American Horror Story: Ranked!
American Horror Story is back with it's ninth season and it's latest anthology 1984 is an 80's style cabin-in-the-woods slasher series. Going back to horror's classic roots seem to be a welcome take on the show's less-than-stellar seasons, but if anyone can get horror back on top it's Ryan Murphy!
To celebrate the latest season of American Horror Story: 1984, I have ranked the best and the worst seasons based on personal premise. Let me know if you agree, and why.
8. Roanoke (Season Six)
Coming in at eighth place has to be Roanoke, the sixth season in the series. Originally disguised a cheesy haunted reality TV show about a couple who invoke ancient spirits in America's backwoods, the dramatic reenactments of the various horrors they encounter fall short compared to the horrors of the others seasons. The back half of the show is blurred together again when the subsequent follow up season of the reality show puts the "real" people and the actors that played them back into the house for a reunion special, but the whole thing just doesn't work and ended up bringing the series down. Sure it's gruesome - the images of fangirl Taissa Farmiga being impaled on a pole springing to mind - but it seems to be simply for the sake of the show rather than an actual horror story retelling.
7. Cult (Season Seven)
Ryan Murphy's announcement of the show's seventh season seemed to be a nod at the idea of "making American Horror Story great again" off the backs of the dismal sixth season. It seemed almost very-well orchestrated in the idea as this season of cult was based off the 2016 presidential election, creating a violent political satire on Trump's campaign. It was extremely coherent and concise, and as the only season without the supernatural element it showed that fear comes in many forms and can leverage extreme powers of pitting neighbour against neighbour, but honestly - for those outside the nitty gritty of the United States of America, it was all just a bit dull. I know it's an AMERICAN Horror Story, but you made your bed and now you have to sleep in it.
6. Hotel (Season Five)
The season five theme of Hotel had so much promise - ghosts in a quintessential art deco hotel, a serial killer on the loose, a glamorous vampire played by Lady Gaga, it seemed to have it all! Unfortunately, looking back on the season as a whole the intermixed story lines that Murphy usually weaves together fluidly just didn't mesh. The whole detective and his lost family business was just so damn boring and considering it was the main storyline it dragged the whole thing down with it. However, despite the lags it was stylish as hell, drawing from the sumptuous glamour reserved usually for The Great Gatsby, and the inter-dispersed horror created some breathtaking scenes.
5. Asylum (Season Two)
The second season is very much regarded as one of the best because it is quintessential horror at it's essence. Focusing on a 1960's journalist investigating abuses at an insane asylum who gets committed to the very same asylum meets a whole host of savage characters including Nazi war criminals, serial killers and an alien abductee. Somehow, all of the plots converge together to form an impressive narrative on how people cast out from society can be victimised by the institutions that bind them - all while providing the classic bloody American Horror Story imagery. It was a damn good season, but I do think that it paved the way to bigger and better stories.
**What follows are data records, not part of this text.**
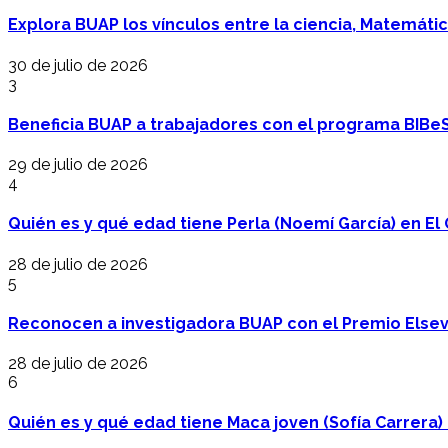
Explora BUAP los vínculos entre la ciencia, Matemáti
30 de julio de 2026
3
Beneficia BUAP a trabajadores con el programa BIBe
29 de julio de 2026
4
Quién es y qué edad tiene Perla (Noemí García) en El 
28 de julio de 2026
5
Reconocen a investigadora BUAP con el Premio Elsev
28 de julio de 2026
6
Quién es y qué edad tiene Maca joven (Sofía Carrera) e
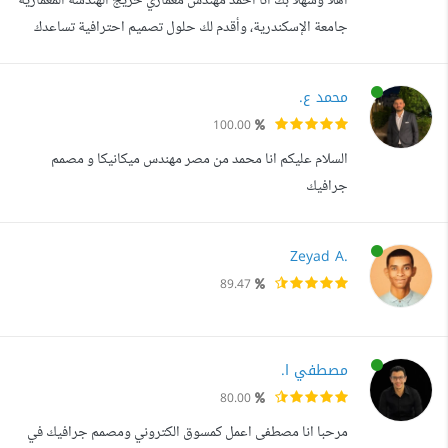
أهلا وسهلا بك أنا أحمد مهندس معماري خريج الهندسة المعمارية
تصميم المطويات. - تصمي...
جامعة الإسكندرية، وأقدم لك حلول تصميم احترافية تساعدك
حيث انها تحول فكرتك لمشروع متكامل بجودة عالية وتسليم
منظم. لماذا تختارني جودة عالية بنفس التفاصيل اللي تحتاجها
محمد ع.
التزام كامل بالوقت وتسليم سريع أفضل قيمة مقابل السعر
100.00
تعديلات متاحة حتى تصل للنتيجة المثالية تواصل مستمر
السلام عليكم انا محمد من مصر مهندس ميكانيكا و مصمم
ومتابعة خطوة بخطوة است...
جرافيك
Zeyad A.
89.47
مصطفي ا.
80.00
مرحبا انا مصطفى اعمل كمسوق الكتروني ومصمم جرافيك في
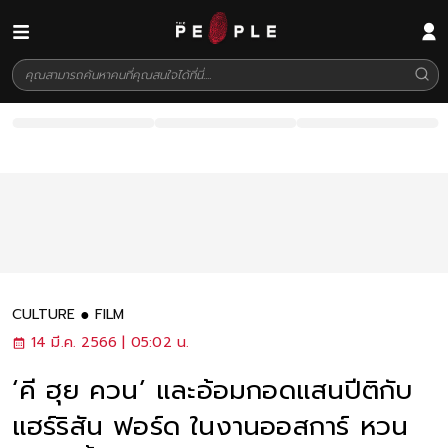
CULTURE
FILM
14 มี.ค. 2566 | 05:02 น.
‘คี ฮุย ควน’ และอ้อมกอดแสนปีติกับ
แฮร์ริสัน ฟอร์ด ในงานออสการ์ หวน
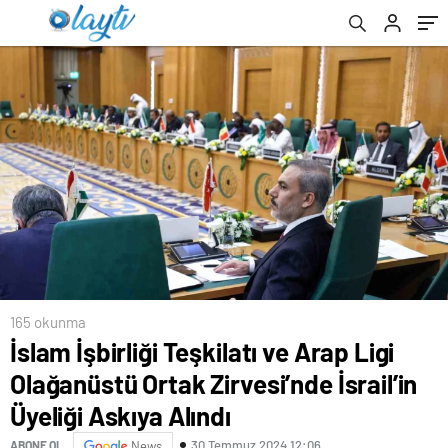
Askıya Alındı
165 okunma
İslam İşbirliği Teşkilatı ve Arap Ligi
Olağanüstü Ortak Zirvesi’nde İsrail’in
Üyeliği Askıya Alındı
30 Temmuz 2024 12:06
ABONE OL
News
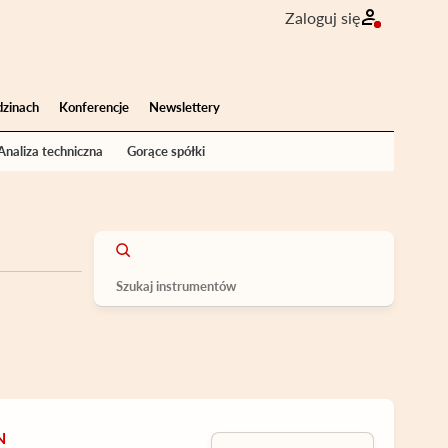
Zaloguj się
dzinach
Konferencje
Newslettery
Analiza techniczna
Gorące spółki
N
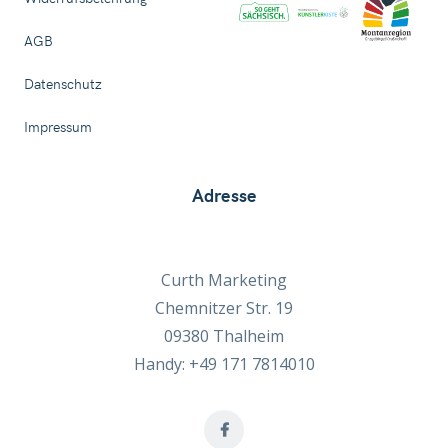
AGB
Datenschutz
Impressum
Adresse
Curth Marketing
Chemnitzer Str. 19
09380 Thalheim
Handy: +49 171 7814010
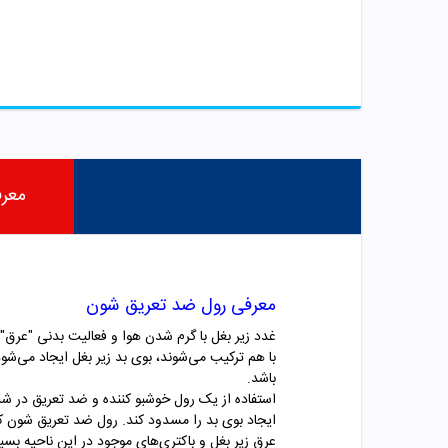
معر
معرفی رول ضد تعریق شون
غدد زیر بغل با گرم شدن هوا و فعالیت بدنی "عرق" 
با هم ترکیب می‌شوند، بوی بد زیر بغل ایجاد می‌ش
باشد.
استفاده از یک رول خوشبو کننده و ضد تعریق در شب
ایجاد بوی بد را مسدود کند.
رول ضد تعریق شون که 
عرق زیر بغل و باکتری‌های موجود در این ناحیه بسیا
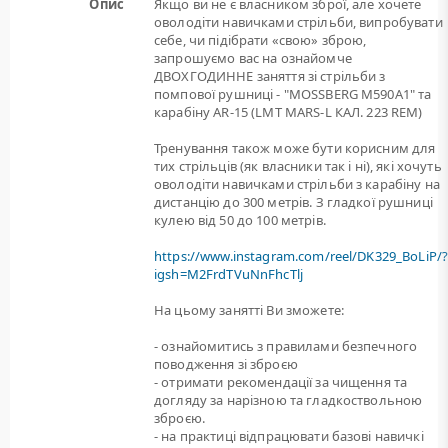
Опис
Якщо ви не є власником зброї, але хочете
оволодіти навичками стрільби, випробувати
себе, чи підібрати «свою» зброю,
запрошуємо вас на ознайомче
ДВОХГОДИННЕ заняття зі стрільби з
помпової рушниці - "MOSSBERG M590A1" та
карабіну AR-15 (LMT MARS-L КАЛ. 223 REM)
Тренування також може бути корисним для
тих стрільців (як власники так і ні), які хочуть
оволодіти навичками стрільби з карабіну на
дистанцію до 300 метрів. З гладкої рушниці
кулею від 50 до 100 метрів.
https://www.instagram.com/reel/DK329_BoLiP/
igsh=M2FrdTVuNnFhcTlj
На цьому занятті Ви зможете:
- ознайомитись з правилами безпечного
поводження зі зброєю
- отримати рекомендації за чищення та
догляду за нарізною та гладкоствольною
зброєю.
- на практиці відпрацювати базові навичкі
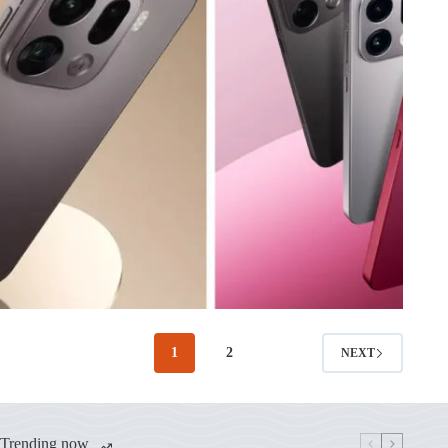
1
2
NEXT
Trending now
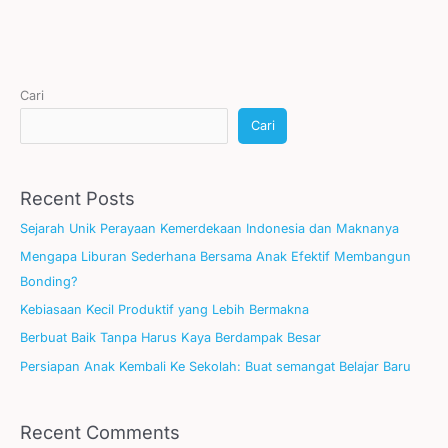
Cari
Cari
Recent Posts
Sejarah Unik Perayaan Kemerdekaan Indonesia dan Maknanya
Mengapa Liburan Sederhana Bersama Anak Efektif Membangun
Bonding?
Kebiasaan Kecil Produktif yang Lebih Bermakna
Berbuat Baik Tanpa Harus Kaya Berdampak Besar
Persiapan Anak Kembali Ke Sekolah: Buat semangat Belajar Baru
Recent Comments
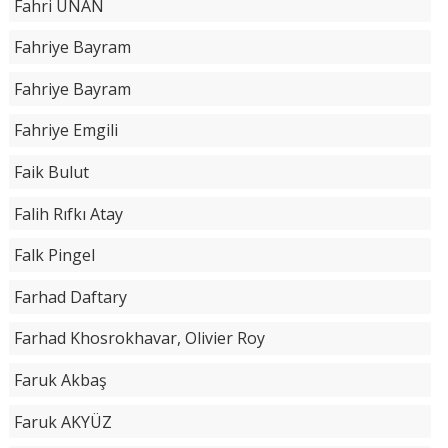
Fahri UNAN
Fahriye Bayram
Fahriye Bayram
Fahriye Emgili
Faik Bulut
Falih Rıfkı Atay
Falk Pingel
Farhad Daftary
Farhad Khosrokhavar, Olivier Roy
Faruk Akbaş
Faruk AKYÜZ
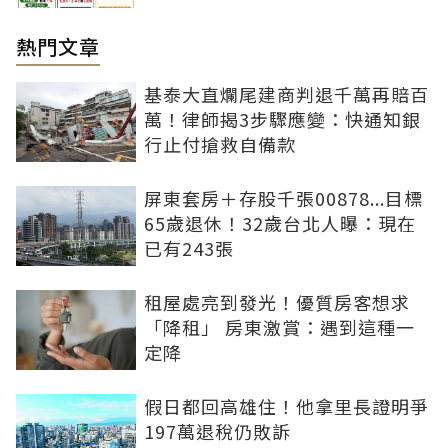
熱門文章
基泰大直爛尾建商判退千萬再賠百
萬！律師揭3步驟應變：快通知銀
行止付搶救自備款
屏東套房＋存股千張00878...目標
65歲退休！32歲台北人曝：現在
已有243張
租屋處亮到發光！優質房客想求
「降租」 房東激賞：遇到這種一
定降
假日都回高雄住！他拿里長證明爭
197萬退稅仍敗訴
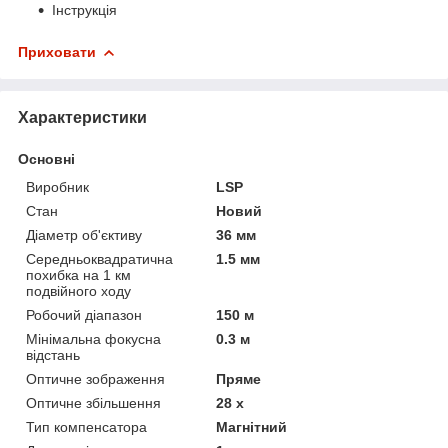
Інструкція
Приховати
Характеристики
Основні
Виробник
LSP
Стан
Новий
Діаметр об'єктиву
36 мм
Середньоквадратична
1.5 мм
похибка на 1 км
подвійного ходу
Робочий діапазон
150 м
Мінімальна фокусна
0.3 м
відстань
Оптичне зображення
Пряме
Оптичне збільшення
28 х
Тип компенсатора
Магнітний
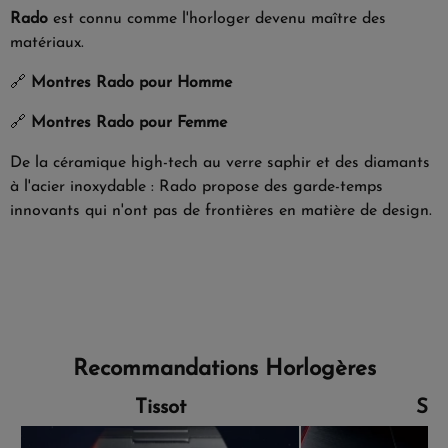
Rado
est connu comme l'horloger devenu maître des
matériaux.
🔗
Montres Rado pour Homme
🔗
Montres Rado pour Femme
De la céramique high-tech au verre saphir et des diamants
à l'acier inoxydable : Rado propose des garde-temps
innovants qui n'ont pas de frontières en matière de design.
Recommandations Horlogères
Tissot
Sei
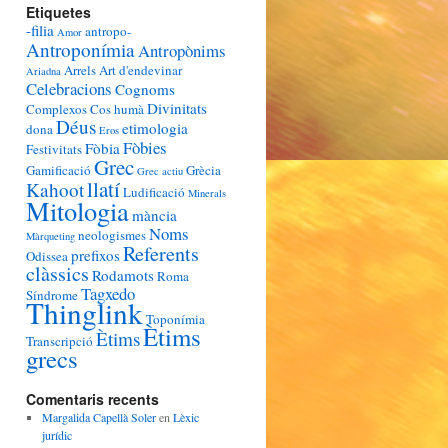
Etiquetes
-filia
antropo-
Amor
Antroponímia
Antropònims
Arrels
Art d'endevinar
Ariadna
Celebracions
Cognoms
Divinitats
Complexos
Cos humà
Déus
etimologia
dona
Eros
Fòbies
Fòbia
Festivitats
Grec
Gamificació
Grècia
Grec actiu
llatí
Kahoot
Ludificació
Minerals
Mitologia
mància
Noms
neologismes
Màrqueting
Referents
prefixos
Odissea
clàssics
Rodamots
Roma
Tagxedo
Síndrome
Thinglink
Toponímia
Ètims
Ètims
Transcripció
grecs
Comentaris recents
Margalida Capellà Soler
en
Lèxic
jurídic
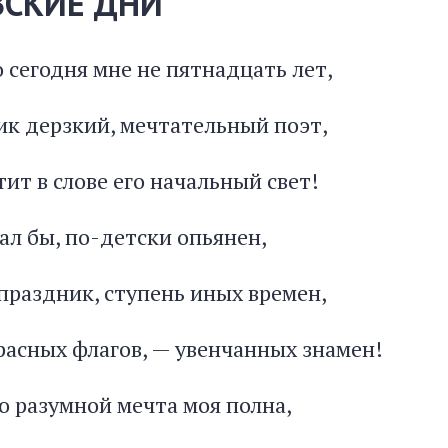
ВСКИЕ ДНИ
 сегодня мне не пятнадцать лет,
чик дерзкий, мечтательный поэт,
тит в слове его начальный свет!
вал бы, по-детски опьянен,
праздник, ступень иных времен,
расных флагов, — увенчанных знамен!
ю разумной мечта моя полна,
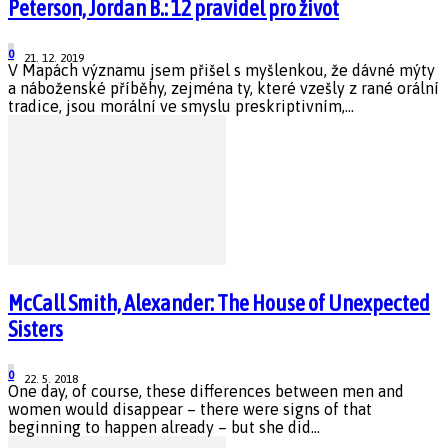
Peterson, Jordan B.: 12 pravidel pro život
0
21. 12. 2019
V Mapách významu jsem přišel s myšlenkou, že dávné mýty
a náboženské příběhy, zejména ty, které vzešly z rané orální
tradice, jsou morální ve smyslu preskriptivním,...
McCall Smith, Alexander: The House of Unexpected
Sisters
0
22. 5. 2018
One day, of course, these differences between men and
women would disappear – there were signs of that
beginning to happen already – but she did...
4. Apocalypse (Season Eight)
If Cult was supposed to "make American Horror Story great again", it failed in comparison to the eighth season of Apocalypse, which married together the previous popular, successful and stunningly beautiful seasons of Murder House, Coven, and Hotel. Starting the season off with the end of the world via nuclear bombs was a damn good way to get viewers hooked who were already salivating at the bit for the season, the show takes an interesting turn as it focuses on bunker survivors, the witches from Coven looking to stop the Antichrist born at the end of Murder House, and adding in zombies and robots. The season married everything together well, and it gave a damn fun ride into the end of the world as it did.
3. Freak Show (Season Four)
I loved Freak Show because it lived up to the name of American Horror Story. Back in the 1940's freaks and carnies were the horror stories of back country America, and adding in a deranged serial killer, an evil clown who just wants to play, and even Berlin style snuff-films made the show live up to the premise. It was stunningly beautiful, living in and out of the big top of the show, and the arrival of Edward Mondrake in green smoke was so stunningly spectacular I still think it is one of the greatest entrances ever made on the show. Freak Show was horrific, and I could watch it again and again.
2. Murder House (Season One)
Murder House was the season that started it all, and boy did it set the tone! With big names walking into a haunted house in modern day America, Murder House was a quality season that used the haunted house as an allegory to tell the story of a family ripped apart by grief and infidelity. Mixing in ghosts with terribly sad tales to tells, such as Tate's final days at school, gay couples who kill themselves, and a mysterious pregnancy that later was revealed to be the birth of the Antichrist, Murder House also had some of the best twists to come out of the whole series. It was damn good, and surpassed by only one season.
1. Coven (Season Three)
Coven was simply the best season of the whole series. It was dark and twisted, sexually promiscuous, and dripping in fabulousness, mixing in New Orleans voodoo with modern day fashionable witches. Almost entirely devoid of male characters, this season about superpowered witches was a camp extravaganza and damn did they nail it! Adding in the oozing sex appeal of the Axe Man was an added bonus to Jessica Lange's storyline, but it was all of the bitchy one-liners, catfights, wisecracking and drama made Coven a good mix between Ryan Murphy's other show Glee. It was fabulous - and I loved it.
So where exactly will American Horror Story: 1984 stand in the series? It's out September 18 so find out soon!